Thoughts on Sin by Ted Peters (1994) Pride 4G

Pride includes the feeling that “we” can create a “tribe” by “definition”.

Classic American historical cases of pride-filled “belonging to a tribe by definition” revolve around defining what the member is not.  For example, I am not a black man.  I am not a woman.  I am not a homosexual.  These definitions put Negroes, women and homosexuals outside “the tribe” and subject to emotions reserved for “people who do not belong to our tribe”.

Today, such cases would be called “racism”, “sexism” and “homophobia” by other “tribes by definition”.

Ironically, these latter-day “tribes by definition” fear the one “tribe that just wants to be left alone”: southern Baptists.

All branches of Progressivism feel that southern Baptists are “people who do not belong to our tribe”.  But at the same time, it is not enough to say: “I am not a southern Baptist”.  But it almost is.

This brings me back to the old timey pride of “not being one of those unfortunate creatures”.  That old timey pride is gone.  Why were the racist and homophobic patriarchs able to change?  They were able to change because they had dual identities.  They were oppressors.  But they were also Christians.  As Christians, they could repudiate the sins of their old timey pride.  They repented. They asked God for forgiveness.  They were made whole.

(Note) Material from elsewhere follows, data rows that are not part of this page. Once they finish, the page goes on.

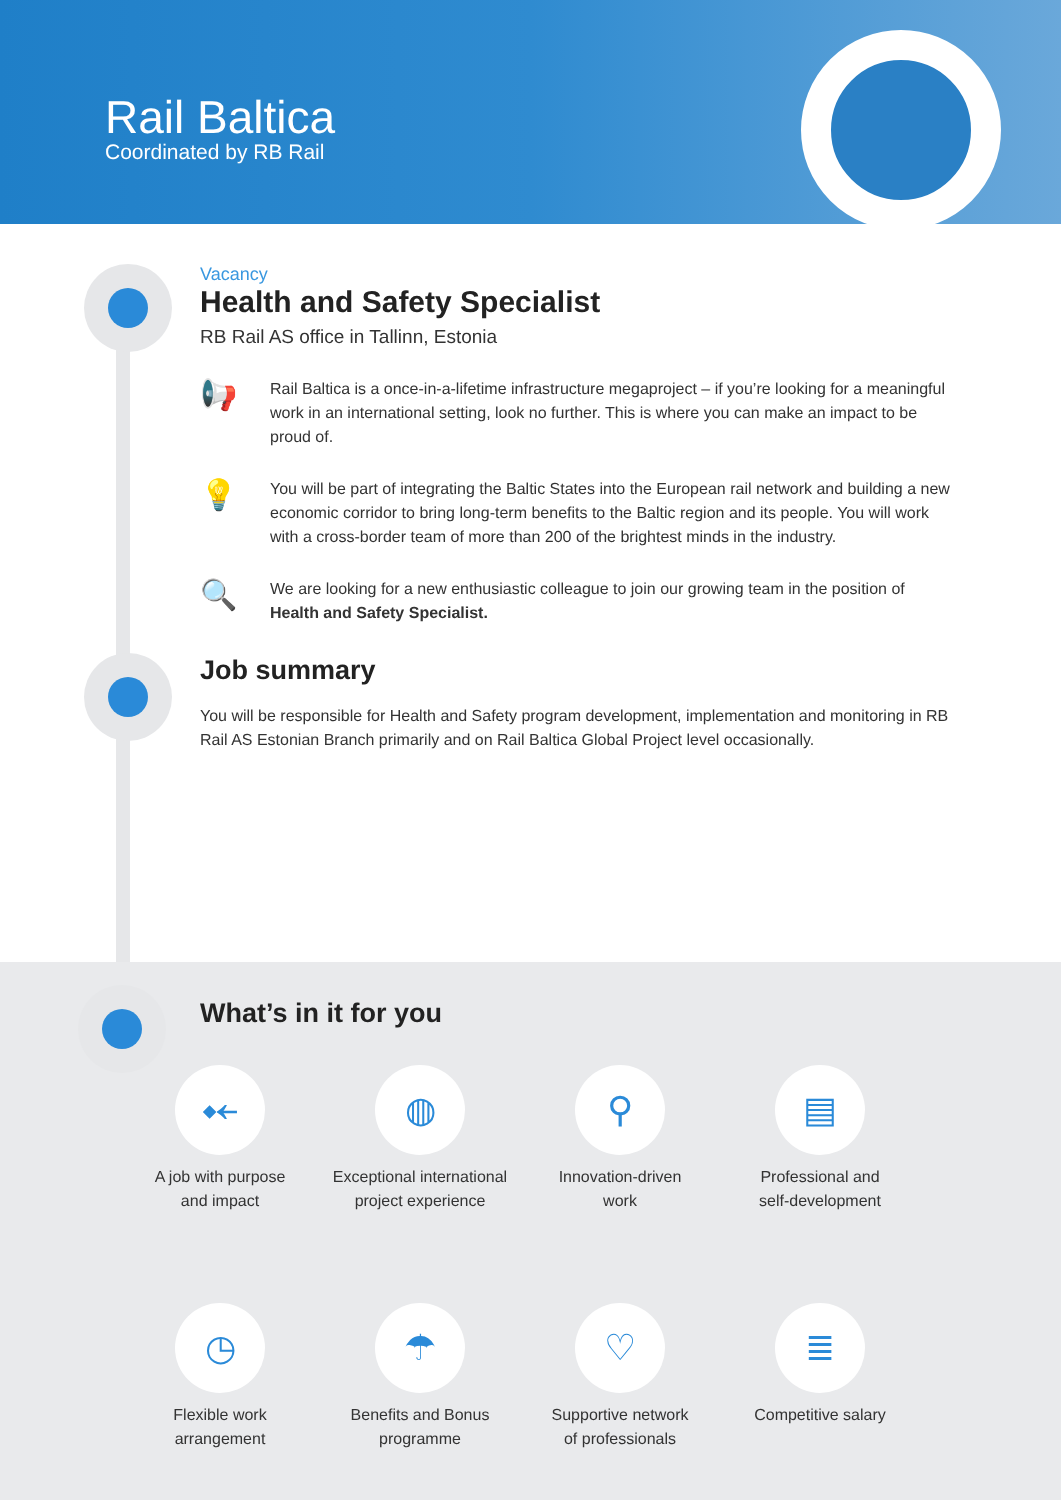Rail Baltica
Coordinated by RB Rail
Vacancy
Health and Safety Specialist
RB Rail AS office in Tallinn, Estonia
📢
Rail Baltica is a once-in-a-lifetime infrastructure megaproject – if you’re looking for a meaningful work in an international setting, look no further. This is where you can make an impact to be proud of.
💡
You will be part of integrating the Baltic States into the European rail network and building a new economic corridor to bring long-term benefits to the Baltic region and its people. You will work with a cross-border team of more than 200 of the brightest minds in the industry.
🔍
We are looking for a new enthusiastic colleague to join our growing team in the position of Health and Safety Specialist.
Job summary
You will be responsible for Health and Safety program development, implementation and monitoring in RB Rail AS Estonian Branch primarily and on Rail Baltica Global Project level occasionally.
What’s in it for you
⤝
A job with purpose
and impact
◍
Exceptional international
project experience
⚲
Innovation-driven
work
▤
Professional and
self-development
◷
Flexible work
arrangement
☂
Benefits and Bonus
programme
♡
Supportive network
of professionals
≣
Competitive salary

At the same time, the newly constituted “tribes by definition” have to insist that these folk never changed.  They must claim that these folk are unrepentant.  These tribes preserve “the sins of old timey pride” in their Museums of Perpetual Grievances.  They are constantly on the lookout for fluke instances that they can display (see Ann Coulter in this regard).

Thus, pride leads to escalation, not repentance.  The Progressives do not suffer the vulnerability of a dual identity.  They are not Christian.

So one wonders, can they repent of the sins of their own group excesses?